TRY IT | Write out every line of text in the entries below word for word, leaving the pictures out of your answer.

[Dataset records]

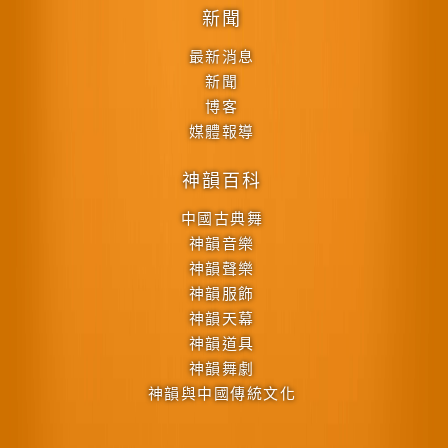
新聞
最新消息
新聞
博客
媒體報導
神韻百科
中國古典舞
神韻音樂
神韻聲樂
神韻服飾
神韻天幕
神韻道具
神韻舞劇
神韻與中國傳統文化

RESPONSE TO THIS TASK |
新聞
最新消息
新聞
博客
媒體報導
神韻百科
中國古典舞
神韻音樂
神韻聲樂
神韻服飾
神韻天幕
神韻道具
神韻舞劇
神韻與中國傳統文化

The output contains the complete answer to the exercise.